Les consultations itinérantes permettent de réduire ce problème. Cela a déjà été fait pour le dépistage du cancer du sein et devrait être étendu à d’autres domaines comme la dermatologie. Ces consultations peuvent aussi inclure des actions de prévention contre les violences faites aux femmes.

Le Livre blanc évoque la nécessité d’un réseau de soutien pour les femmes victimes de violences. Comment améliorer ce soutien dans les zones isolées ?

M-P. M. : Les zones rurales présentent plusieurs obstacles : l’éloignement, l’isolement social et géographique, ainsi que le manque de structures d’accompagnement. Il est essentiel de sensibiliser et de communiquer davantage.

Des initiatives comme les numéros d’urgence inscrits sur les sachets de pharmacie sont très utiles pour faire passer discrètement l’information. Des permanences téléphoniques dédiées, comme la ligne « 100 % Femmes » de la MSA du Languedoc, sont également efficaces pour offrir une écoute et un soutien adaptés.

Malgré les progrès, les femmes restent sous-représentées dans les instances représentatives électives. Comment améliorer cela ?

M-P. M. : Il y a deux aspects : d’abord, il faut permettre aux femmes d’entrer dans ces instances. Au Sénat, les femmes ne représentent qu’une minorité. Pour les postes à responsabilité, la situation est encore plus compliquée.

Il faut créer de la place dans les instances et faciliter l’accès aux postes à responsabilité. Mais les stéréotypes de genre persistent chez les femmes elles-mêmes. L’exemple est important : certaines femmes se lancent en voyant d’autres réussir.

Un mot pour le monde agricole qui traverse actuellement des crises à répétition ?

M-P. M. : Il est important de consommer local et de préserver notre agriculture. Les femmes doivent être reconnues pour leur contribution et continuer à jouer un rôle clé. Les défis sont immenses, mais les femmes sont essentielles à l’avenir de l’agriculture.

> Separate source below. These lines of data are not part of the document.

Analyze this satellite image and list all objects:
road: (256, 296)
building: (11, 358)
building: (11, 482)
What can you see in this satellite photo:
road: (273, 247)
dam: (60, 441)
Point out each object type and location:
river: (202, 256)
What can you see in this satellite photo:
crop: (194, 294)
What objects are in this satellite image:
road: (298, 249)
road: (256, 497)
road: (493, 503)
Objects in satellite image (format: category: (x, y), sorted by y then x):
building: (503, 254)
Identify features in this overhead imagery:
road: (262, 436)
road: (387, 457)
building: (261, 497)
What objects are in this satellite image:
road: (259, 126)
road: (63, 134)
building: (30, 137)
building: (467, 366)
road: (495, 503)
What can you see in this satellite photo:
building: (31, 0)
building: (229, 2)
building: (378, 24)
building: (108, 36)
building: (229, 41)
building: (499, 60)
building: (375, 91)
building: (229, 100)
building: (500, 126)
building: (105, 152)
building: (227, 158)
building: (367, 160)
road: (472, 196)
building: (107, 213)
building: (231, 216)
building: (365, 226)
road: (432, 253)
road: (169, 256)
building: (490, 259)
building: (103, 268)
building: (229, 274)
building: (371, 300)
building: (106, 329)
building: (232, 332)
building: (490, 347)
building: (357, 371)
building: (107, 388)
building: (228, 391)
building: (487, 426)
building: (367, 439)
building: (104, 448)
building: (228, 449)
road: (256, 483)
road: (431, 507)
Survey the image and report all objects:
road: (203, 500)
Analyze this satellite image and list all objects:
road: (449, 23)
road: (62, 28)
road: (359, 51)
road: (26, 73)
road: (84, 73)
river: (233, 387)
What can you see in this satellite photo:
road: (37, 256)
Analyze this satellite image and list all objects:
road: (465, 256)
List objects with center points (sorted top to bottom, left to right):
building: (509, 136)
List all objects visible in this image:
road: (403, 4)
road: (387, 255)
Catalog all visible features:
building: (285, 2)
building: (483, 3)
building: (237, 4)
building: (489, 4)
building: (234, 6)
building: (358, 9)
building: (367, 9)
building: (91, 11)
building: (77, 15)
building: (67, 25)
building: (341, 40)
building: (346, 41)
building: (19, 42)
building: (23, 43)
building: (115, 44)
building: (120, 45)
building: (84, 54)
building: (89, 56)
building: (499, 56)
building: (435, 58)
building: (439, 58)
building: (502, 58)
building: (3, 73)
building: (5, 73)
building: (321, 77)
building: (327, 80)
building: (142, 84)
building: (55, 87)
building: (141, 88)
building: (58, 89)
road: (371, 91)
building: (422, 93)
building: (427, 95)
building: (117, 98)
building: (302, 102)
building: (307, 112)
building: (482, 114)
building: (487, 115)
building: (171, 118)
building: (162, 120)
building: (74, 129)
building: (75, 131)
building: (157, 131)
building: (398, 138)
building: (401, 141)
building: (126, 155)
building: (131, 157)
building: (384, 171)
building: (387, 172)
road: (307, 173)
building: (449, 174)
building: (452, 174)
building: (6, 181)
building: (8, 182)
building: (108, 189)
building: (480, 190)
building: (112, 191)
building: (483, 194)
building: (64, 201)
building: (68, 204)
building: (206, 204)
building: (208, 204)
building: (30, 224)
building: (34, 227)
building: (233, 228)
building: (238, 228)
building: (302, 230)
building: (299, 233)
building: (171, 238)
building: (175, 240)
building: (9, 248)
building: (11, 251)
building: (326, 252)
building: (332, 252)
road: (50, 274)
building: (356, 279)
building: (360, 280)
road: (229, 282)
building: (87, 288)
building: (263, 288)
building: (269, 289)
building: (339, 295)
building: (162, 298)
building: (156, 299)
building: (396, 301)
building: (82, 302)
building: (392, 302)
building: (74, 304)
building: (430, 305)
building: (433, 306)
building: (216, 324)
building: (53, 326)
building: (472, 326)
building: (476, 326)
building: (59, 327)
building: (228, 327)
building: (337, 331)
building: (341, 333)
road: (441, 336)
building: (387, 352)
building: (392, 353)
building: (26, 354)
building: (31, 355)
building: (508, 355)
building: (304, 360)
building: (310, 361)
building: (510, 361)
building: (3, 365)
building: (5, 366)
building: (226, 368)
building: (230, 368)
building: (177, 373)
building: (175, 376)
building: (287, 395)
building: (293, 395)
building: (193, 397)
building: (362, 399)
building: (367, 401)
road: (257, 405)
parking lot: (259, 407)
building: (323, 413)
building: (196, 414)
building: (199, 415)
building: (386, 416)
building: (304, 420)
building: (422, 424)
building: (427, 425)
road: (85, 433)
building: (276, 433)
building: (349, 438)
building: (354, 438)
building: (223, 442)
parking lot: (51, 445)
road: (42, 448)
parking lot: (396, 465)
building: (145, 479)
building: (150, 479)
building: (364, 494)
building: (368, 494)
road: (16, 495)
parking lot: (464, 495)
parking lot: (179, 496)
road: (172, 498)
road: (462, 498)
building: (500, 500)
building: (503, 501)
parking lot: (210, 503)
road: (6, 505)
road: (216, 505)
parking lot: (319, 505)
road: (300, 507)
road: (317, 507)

Olives, noisettes, truffes et plantes à parfum

Marie-Pierre Monier préside la section Cultures traditionnelles et spécialisées, une entité de la commission des Affaires économiques du Sénat. Cette section se concentre sur les enjeux liés à des filières agricoles spécifiques, telles que :

  • l’olive
  • la truffe
  • la noisette
  • les plantes à parfum

La section Cultures traditionnelles et spécialisées joue un rôle essentiel dans la promotion et la défense de ces cultures. Elle contribue ainsi à la diversité agricole et vitalité des territoires ruraux.

Grâce à ce travail, ces filières uniques sont mieux soutenues et mises en valeur, renforçant leur importance dans l’économie agricole et culturelle de la France.